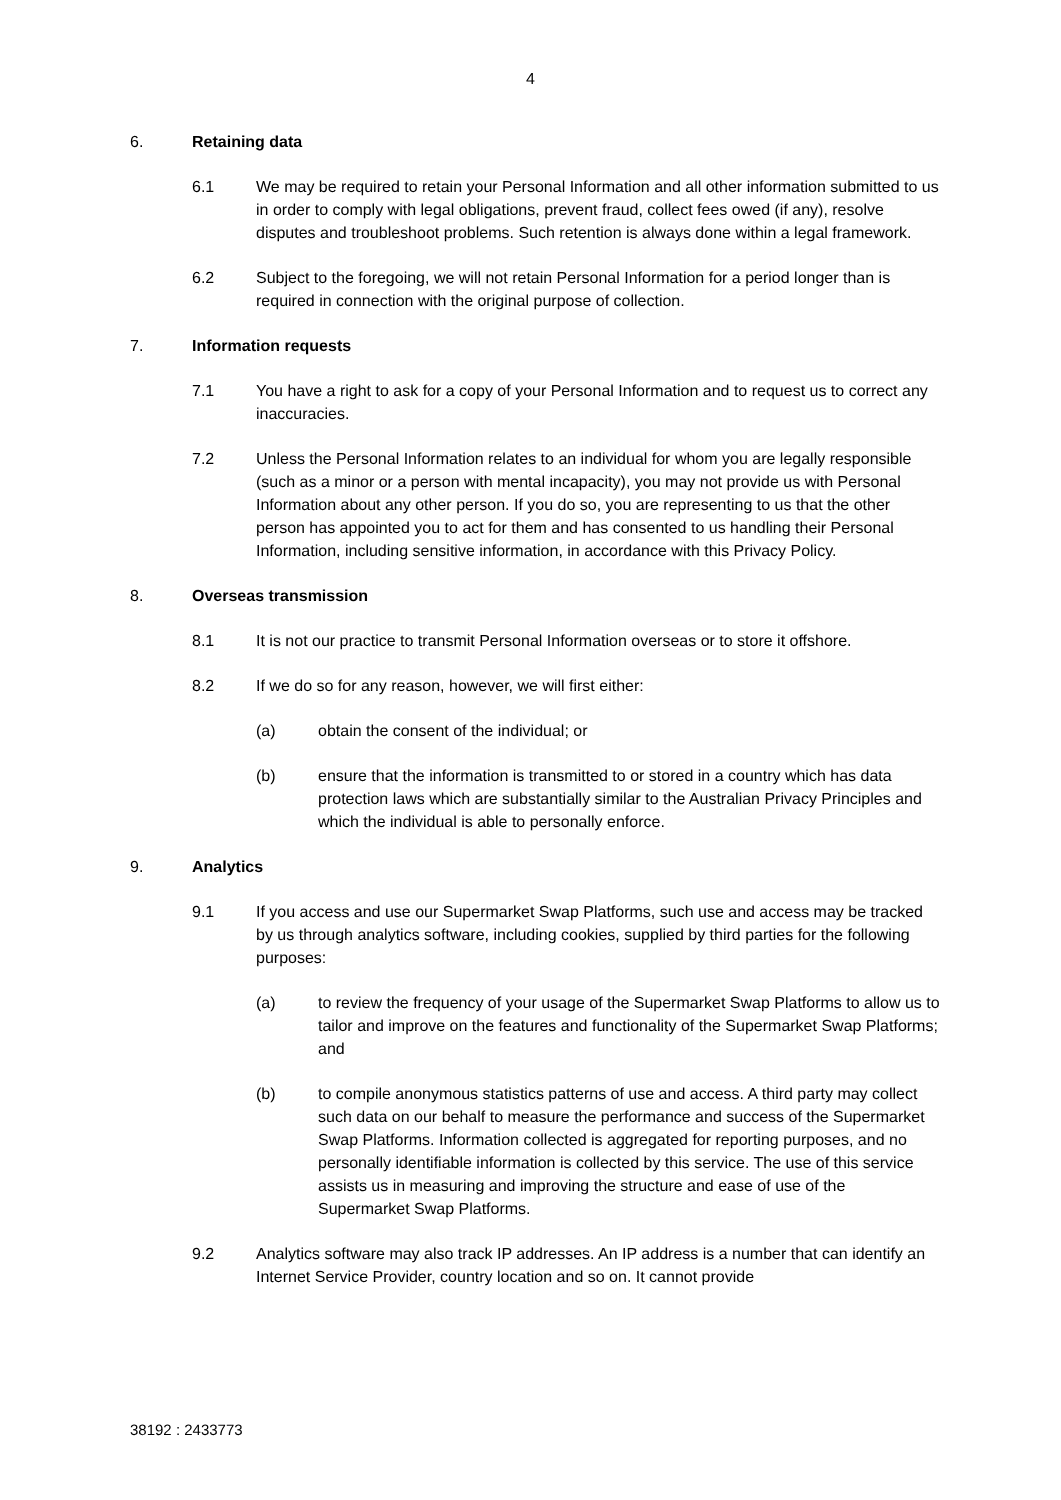4
6. Retaining data
6.1 We may be required to retain your Personal Information and all other information submitted to us in order to comply with legal obligations, prevent fraud, collect fees owed (if any), resolve disputes and troubleshoot problems. Such retention is always done within a legal framework.
6.2 Subject to the foregoing, we will not retain Personal Information for a period longer than is required in connection with the original purpose of collection.
7. Information requests
7.1 You have a right to ask for a copy of your Personal Information and to request us to correct any inaccuracies.
7.2 Unless the Personal Information relates to an individual for whom you are legally responsible (such as a minor or a person with mental incapacity), you may not provide us with Personal Information about any other person. If you do so, you are representing to us that the other person has appointed you to act for them and has consented to us handling their Personal Information, including sensitive information, in accordance with this Privacy Policy.
8. Overseas transmission
8.1 It is not our practice to transmit Personal Information overseas or to store it offshore.
8.2 If we do so for any reason, however, we will first either:
(a) obtain the consent of the individual; or
(b) ensure that the information is transmitted to or stored in a country which has data protection laws which are substantially similar to the Australian Privacy Principles and which the individual is able to personally enforce.
9. Analytics
9.1 If you access and use our Supermarket Swap Platforms, such use and access may be tracked by us through analytics software, including cookies, supplied by third parties for the following purposes:
(a) to review the frequency of your usage of the Supermarket Swap Platforms to allow us to tailor and improve on the features and functionality of the Supermarket Swap Platforms; and
(b) to compile anonymous statistics patterns of use and access. A third party may collect such data on our behalf to measure the performance and success of the Supermarket Swap Platforms. Information collected is aggregated for reporting purposes, and no personally identifiable information is collected by this service. The use of this service assists us in measuring and improving the structure and ease of use of the Supermarket Swap Platforms.
9.2 Analytics software may also track IP addresses. An IP address is a number that can identify an Internet Service Provider, country location and so on. It cannot provide
38192 : 2433773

**Work instructions:** Repeat the listing in full and exactly. Leave any pictures out.

**Solution for this problem:**
4
6. Retaining data
6.1 We may be required to retain your Personal Information and all other information submitted to us in order to comply with legal obligations, prevent fraud, collect fees owed (if any), resolve disputes and troubleshoot problems. Such retention is always done within a legal framework.
6.2 Subject to the foregoing, we will not retain Personal Information for a period longer than is required in connection with the original purpose of collection.
7. Information requests
7.1 You have a right to ask for a copy of your Personal Information and to request us to correct any inaccuracies.
7.2 Unless the Personal Information relates to an individual for whom you are legally responsible (such as a minor or a person with mental incapacity), you may not provide us with Personal Information about any other person. If you do so, you are representing to us that the other person has appointed you to act for them and has consented to us handling their Personal Information, including sensitive information, in accordance with this Privacy Policy.
8. Overseas transmission
8.1 It is not our practice to transmit Personal Information overseas or to store it offshore.
8.2 If we do so for any reason, however, we will first either:
(a) obtain the consent of the individual; or
(b) ensure that the information is transmitted to or stored in a country which has data protection laws which are substantially similar to the Australian Privacy Principles and which the individual is able to personally enforce.
9. Analytics
9.1 If you access and use our Supermarket Swap Platforms, such use and access may be tracked by us through analytics software, including cookies, supplied by third parties for the following purposes:
(a) to review the frequency of your usage of the Supermarket Swap Platforms to allow us to tailor and improve on the features and functionality of the Supermarket Swap Platforms; and
(b) to compile anonymous statistics patterns of use and access. A third party may collect such data on our behalf to measure the performance and success of the Supermarket Swap Platforms. Information collected is aggregated for reporting purposes, and no personally identifiable information is collected by this service. The use of this service assists us in measuring and improving the structure and ease of use of the Supermarket Swap Platforms.
9.2 Analytics software may also track IP addresses. An IP address is a number that can identify an Internet Service Provider, country location and so on. It cannot provide
38192 : 2433773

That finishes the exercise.